**Your instructions**
Start to finish, print the entries exactly, and carry none of the pictures over.

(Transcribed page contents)
□ □ □ □ □ □ □

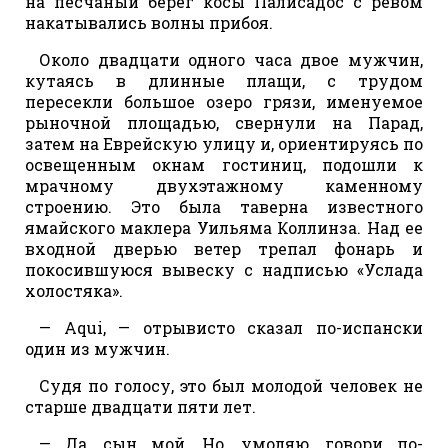
на песчаный берег косы Палисадос с ревом
накатывались волны прибоя.
Около двадцати одного часа двое мужчин,
кутаясь в длинные плащи, с трудом
пересекли большое озеро грязи, именуемое
рыночной площадью, свернули на Парад,
затем на Еврейскую улицу и, ориентируясь по
освещенным окнам гостиниц, подошли к
мрачному двухэтажному каменному
строению. Это была таверна известного
ямайского маклера Уильяма Коллинза. Над ее
входной дверью ветер трепал фонарь и
покосившуюся вывеску с надписью «Услада
холостяка».
— Aqui, — отрывисто сказал по-испански
один из мужчин.
Судя по голосу, это был молодой человек не
старше двадцати пяти лет.
— Да, сын мой. Но, умоляю, говори по-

□ □ □ □ □ □ □

**Output of the task**
на песчаный берег косы Палисадос с ревом
накатывались волны прибоя.
Около двадцати одного часа двое мужчин,
кутаясь в длинные плащи, с трудом
пересекли большое озеро грязи, именуемое
рыночной площадью, свернули на Парад,
затем на Еврейскую улицу и, ориентируясь по
освещенным окнам гостиниц, подошли к
мрачному двухэтажному каменному
строению. Это была таверна известного
ямайского маклера Уильяма Коллинза. Над ее
входной дверью ветер трепал фонарь и
покосившуюся вывеску с надписью «Услада
холостяка».
— Aqui, — отрывисто сказал по-испански
один из мужчин.
Судя по голосу, это был молодой человек не
старше двадцати пяти лет.
— Да, сын мой. Но, умоляю, говори по-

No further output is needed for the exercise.